L’année Hollande

Chaque semaine, l’équipe de Boulevard Extérieur prend position sur un sujet de l’actualité internationale.

Les sondages nous disent que la majorité des Français trouve François Hollande sympathique mais lui reproche un manque d’autorité. Celui-ci se manifeste par ses hésitations, son indécision, son habitude d’avancer masqué. Ce qui est peut-être vrai en politique intérieure se révèle parfaitement faux à l’extérieur. Lors de sa première année de plein exercice en tant que président de la République et donc chef des armées, François Hollande n’a pas lancé moins de deux guerres, au Mali, en République centrafricaine, et il s’en est fallu de la dérobade de dernière minute de Barack Obama qu’il n’en commence une troisième contre le régime de Bachar el-Assad.

François Hollande n’est pourtant pas un va-t-en-guerre. Il s’était même distingué dans le passé par son peu d’intérêt pour les questions internationales. Mais il a tout de suite habité la fonction de chef des armées. Le 11 janvier, il a décidé que la mission de la France était d’empêcher les groupes terroristes liés à Al Qaida de s’emparer de l’ensemble du Mali. Onze mois plus tard, il considérait que le rôle de la France était d’empêcher les Centrafricains de se massacrer. Entretemps il était prêt à participer à une opération militaire internationale pour « punir » le dictateur de Damas d’avoir employé des armes chimiques contre sa propre population. La défection britannique puis américaine l’a pris à contrepied. Il a été obligé d’admettre que la France, seule, ne pouvait pas intervenir en Syrie, même par des moyens purement aériens, à la fois pour des raisons techniques – contre la Libye de Khadafi la coalition internationale avait été tributaire du soutien logistique américain –, et politiques – Paris ne pouvait faire cavalier seul en l’absence d’une décision du Conseil de sécurité de l’ONU, qu’il était exclu d’obtenir eu égard à l’opposition de la Russie et de la Chine.

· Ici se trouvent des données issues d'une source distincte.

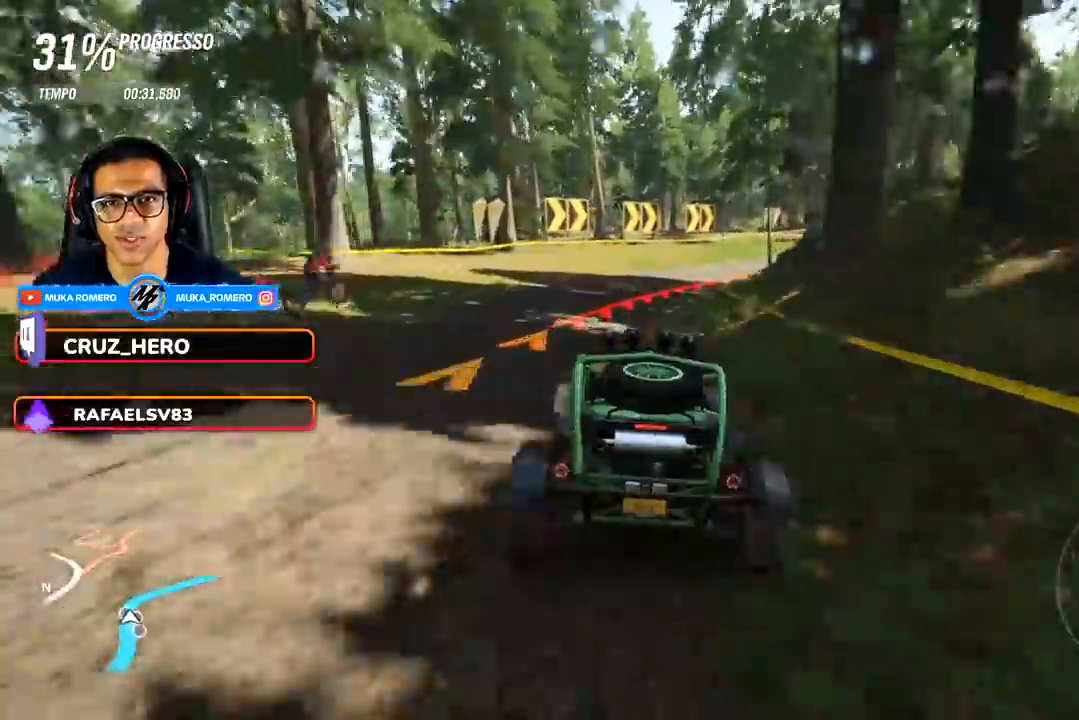
{"buttons": ["R2"], "left_stick": "center", "right_stick": "center", "events": [[100, "L2", "up"], [183, "R2", "down"], [483, "left_stick", "center"]]}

En Afrique, la France a la bénédiction de l’organisation internationale pas mécontente de se débarrasser sur l’ancienne puissance coloniale de conflits qu’elle est incapable de régler elle-même. La remarque vaut pour les partenaires européens. Ils ne manifestent qu’un intérêt distant pour les problèmes africains comme si l’Afrique n’était pas la voisine de l’Europe avec des problèmes et des chances qui la concernent directement. Ils se reposent sur l’engagement traditionnel français tout en soupçonnant ce dernier d’être le dernier avatar du colonialisme.

Au Mali, la France a rempli sa mission dans des conditions jugées positives. Les groupes djihadistes ont été affaiblis à défaut d’être démantelés. Une solution politique a été mise en œuvre pour l’ensemble du Mali avec une transition démocratique pour l’instant réussie.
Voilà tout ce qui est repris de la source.